Vatican : bataille autour du célibat sacerdotal

Source: FSSPX Actualités

Mgr Charles Scicluna

« L’Eglise catholique a perdu de bons prêtres pour la seule raison qu’ils ont choisi l’état du mariage. » La dernière sortie du secrétaire-adjoint du Dicastère pour la doctrine de la foi (DDF) a quelque chose d’étonnant dans le contexte de la forte polémique autour de Fiducia supplicans permettant de donner une bénédiction aux couples irréguliers ou de même sexe.

C’est depuis La Valette (Malte), dans les colonnes du Times of Malta, que Mgr Charles Scicluna a jeté un nouveau pavé dans la mare médiatique : « Pourrions-nous perdre un jeune homme qui aurait fait un bon prêtre simplement parce qu’il voulait se marier ? », s’est demandé, le 7 janvier 2024, le prélat qui est l’un des plus proches collaborateurs du préfet du DDF.

« Si cela ne tenait qu’à moi », affirme sans ambage le prélat – laissant suggérer un certain nombre d’oppositions à Rome sur ce point – « je réviserais l’exigence selon laquelle il faut être célibataire afin d’accéder aux ordres sacrés : l’expérience m’a montré que c’est une chose à laquelle il nous faut réfléchir très sérieusement ».

Conscient que sa sortie n’allait pas laisser indifférent, le haut fonctionnaire romain a ajouté : « C’est probablement la première fois que j’affirme cela en public, et cela sonnera probablement comme une hérésie aux oreilles de certains. »

Si Mgr Scicluna estime qu’il y a « encore une place » – ou plutôt un strapontin – pour le célibat dans l’Eglise, cette dernière devrait selon lui tenir compte du fait que les prêtres « tombent parfois amoureux et sont forcés de faire un choix entre cela et leur vocation ».

On pourrait presque sourire d’une argumentation selon laquelle il convient en somme d’abaisser le niveau général d’exigence au prétexte que le plus grand nombre aurait du mal à s’y hisser : un raisonnement qu’on croirait tout droit sorti du ministère français de l’Education nationale !

N’hésitant pas à faire preuve de révisionnisme historique, le bras droit du cardinal Victor Manuel Fernandez affirme que le célibat ecclésiastique était facultatif durant tout le premier millénaire de l’histoire de l’Eglise : les prêtres avaient alors, selon lui, la possibilité de se marier, une faculté que possèdent encore les ministres sacrés dans certaines Eglises de rite oriental rattachées à Rome.
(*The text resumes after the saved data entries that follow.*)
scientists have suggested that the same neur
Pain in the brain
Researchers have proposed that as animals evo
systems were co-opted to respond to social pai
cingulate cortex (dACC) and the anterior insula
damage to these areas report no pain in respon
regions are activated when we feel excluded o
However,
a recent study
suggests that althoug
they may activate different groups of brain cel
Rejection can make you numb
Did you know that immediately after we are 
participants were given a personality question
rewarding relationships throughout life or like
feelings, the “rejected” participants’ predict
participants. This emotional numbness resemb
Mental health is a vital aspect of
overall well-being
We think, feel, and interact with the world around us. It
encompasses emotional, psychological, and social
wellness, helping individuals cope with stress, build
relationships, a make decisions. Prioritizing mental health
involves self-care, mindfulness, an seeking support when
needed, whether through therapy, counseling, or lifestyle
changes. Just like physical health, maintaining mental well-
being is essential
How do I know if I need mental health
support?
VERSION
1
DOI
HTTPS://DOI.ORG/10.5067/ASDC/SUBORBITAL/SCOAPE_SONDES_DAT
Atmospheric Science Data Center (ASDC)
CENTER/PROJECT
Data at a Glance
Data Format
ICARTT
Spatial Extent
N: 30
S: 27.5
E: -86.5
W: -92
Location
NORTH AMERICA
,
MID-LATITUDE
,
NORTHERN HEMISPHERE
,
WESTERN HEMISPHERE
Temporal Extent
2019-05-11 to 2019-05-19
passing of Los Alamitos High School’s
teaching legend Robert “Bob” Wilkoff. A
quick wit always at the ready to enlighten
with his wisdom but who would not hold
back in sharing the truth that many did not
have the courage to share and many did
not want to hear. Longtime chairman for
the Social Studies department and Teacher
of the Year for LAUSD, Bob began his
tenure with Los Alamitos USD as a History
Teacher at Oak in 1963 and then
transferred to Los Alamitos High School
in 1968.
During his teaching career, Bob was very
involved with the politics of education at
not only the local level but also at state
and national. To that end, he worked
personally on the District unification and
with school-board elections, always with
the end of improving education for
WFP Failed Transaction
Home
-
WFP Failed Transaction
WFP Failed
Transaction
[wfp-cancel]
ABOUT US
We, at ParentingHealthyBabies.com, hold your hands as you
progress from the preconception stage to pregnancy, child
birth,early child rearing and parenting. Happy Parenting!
Une ignorance historique crasse

Assertion étonnante alors qu'il suffit d’ouvrir une étude un tant soit peu sérieuse sur le célibat ecclésiastique, pour se persuader que cette vénérable pratique remonte aux origines de l’Eglise, et que cette dernière s’est efforcée de lutter pour la maintenir chaque fois qu’elle a été menacée.

Cela fut parfois le cas, notamment aux alentours de l’an mil qui caractérise une ère de crise dans l’Eglise, avec l’apparition du nicolaïsme, ou perte de la continence chez les ecclésiastiques par le mariage pour les clercs inférieurs, le concubinage pour les clercs majeurs, jusqu’aux évêques. La réforme grégorienne – de saint Grégoire VII – lutta vigoureusement contre ces abus.

Quant au cas des Eglises orientales, l’Histoire ecclésiastique nous apprend que le mariage des prêtres est apparu au VIIe siècle au moyen d’une imposture : un concile oriental utilisa une décision conciliaire du IVe siècle en la déformant, pour permettre ce mariage. Mis devant la fausseté de leur position, les évêques orientaux prétendirent qu’ils avaient le droit de faire ce changement…

Si Mgr Scicluna s’est permis une telle « sortie » médiatique à un moment qui paraît peu opportun, c’est peut-être parce que les signaux sur le célibat sacerdotal venant de Rome ne se caractérisent pas par une clarté excessive : en 2017, le souverain pontife expliquait que l’Eglise pouvait envisager d’ordonner des hommes mariés, mais en 2021, il excluait toute évolution à la règle du célibat…

Jusqu’à 2023 où le pape François évoquait cette fois-ci le célibat sacerdotal comme une discipline qui « n’est pas éternelle » et qui « pourrait être révisée ». Toutefois, il estime dans son livre El Pastor, paru en 2023, que le mariage des prêtres ne résoudrait pas la crise des vocations.